Mungkin memang tidak ada yang namanya kebetulan. Mungkin
memang seharusnya aku di sini. Sudah seharusnya aku begini. Merasakan
ini. Begitu juga kau di sana.
Jika aku bisa, yang ingin kulakukan hanya satu. Mengembalikan waktu.
Hingga aku tak perlu terlalu jatuh. Karena aku berlalu sebelum sempat
mengecap rasa itu. Tapi, seperti yang kukatakan sebelumnya, tidak ada
yang namanya kebetulan. Pasti ada alasan dibalik terjadinya semua ini.
Mungkin aku memang tak pernah belajar. Tapi perasaan dan emosi tidak
semudah itu diatur. Bahkan kadang pikiranku juga berjalan sendiri.

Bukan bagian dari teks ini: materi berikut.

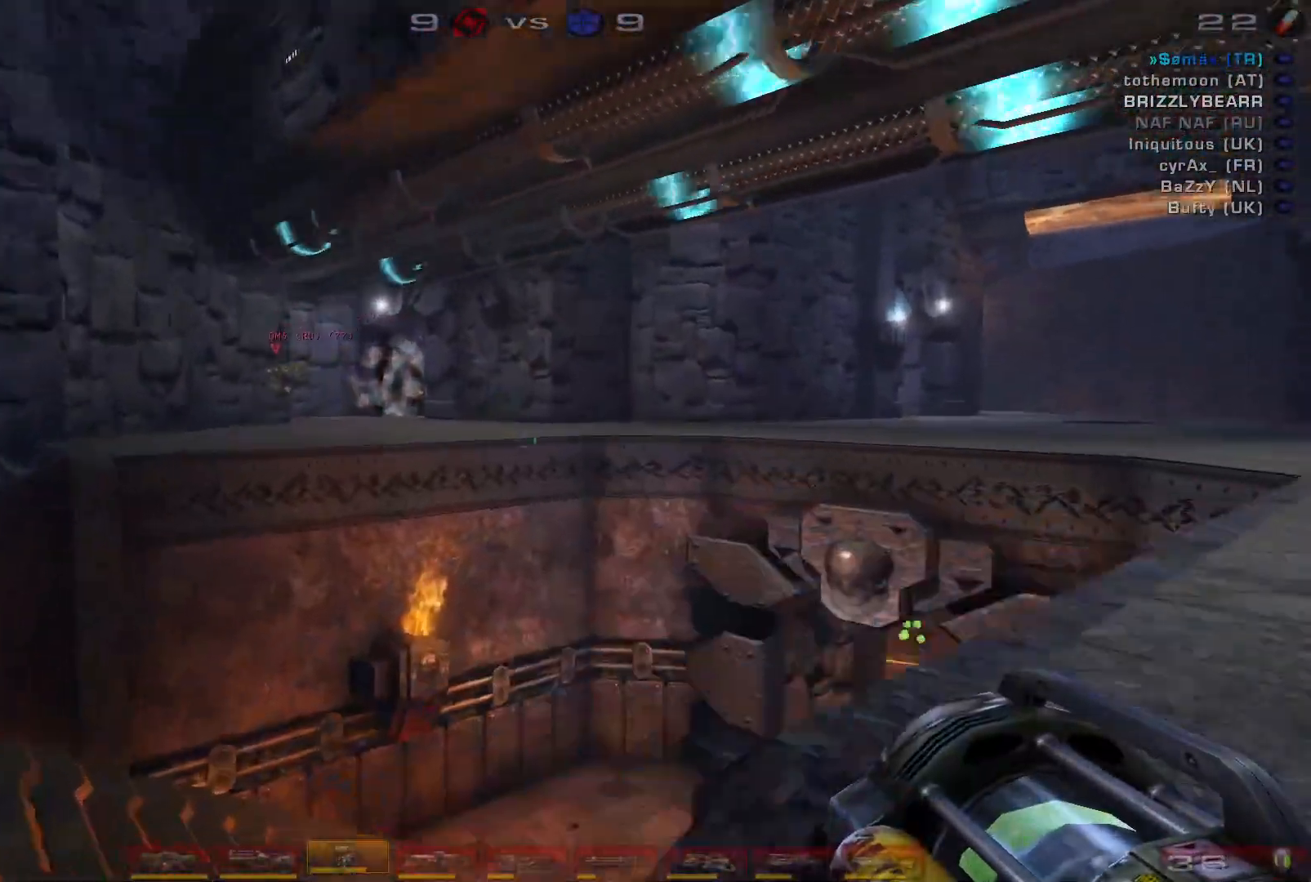
{"keys": ["w"], "mouse": ["right"], "events": []}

Seperti kendaraan tanpa kemudi, tanpa rem yang membuatnya berhenti.
Aku sedih. Sedih sekali karena kita tak bisa bersama seperti sebelumnya.

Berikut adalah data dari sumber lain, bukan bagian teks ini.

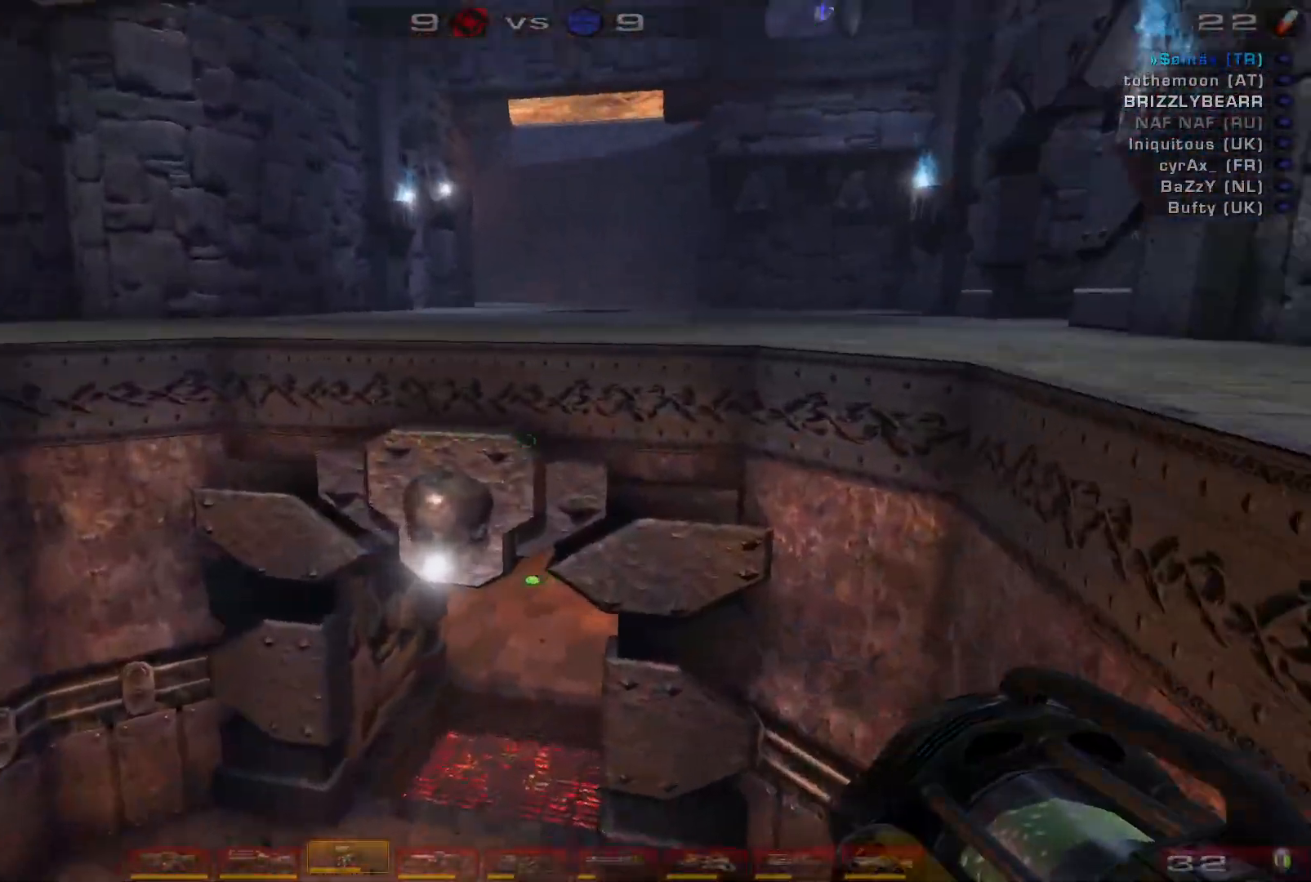
{"keys": ["w"], "mouse": ["right"], "events": []}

Aku rindu sekali punya teman sepertimu. Menemaniku menjaring mimpi
untuk masa depanku. Masa depan kita. Tetapi kemudian, bukan hanya kita
berdua yang ada di dunia ini. Kapal kita karam dan aku jatuh sebelum
sekoci dipersiapkan. Aku terjun tapi parasutku bahkan belum dipasang.
Itu waktu yang pendek. Hanya lima bulan dan sungguh sudah mengubah
banyak sekali diriku. Hidupku. Dan juga isi kepalaku. Tapi yang lebih
buruk adalah kehilangan arah angin sehingga layang-layangnya tidak mau
terbang tinggi lagi. Layang-layang ini bukan hanya tidak tahu hendak
terbang kemana, melainkan kehilangan semangatnya untuk terbang. Bahkan
burung yang sayapnya patah masih lebih baik. Mereka tidak bisa terbang.
Tapi setelah sayap itu sembuh, mereka akan merdeka kembali. Tapi tidak
denganku. Aku tidak terbang bukan karena tidak bisa. Tapi tidak mau.
Entah kapan keinginan itu akan muncul lagi. Hanya Tuhan yang tahu.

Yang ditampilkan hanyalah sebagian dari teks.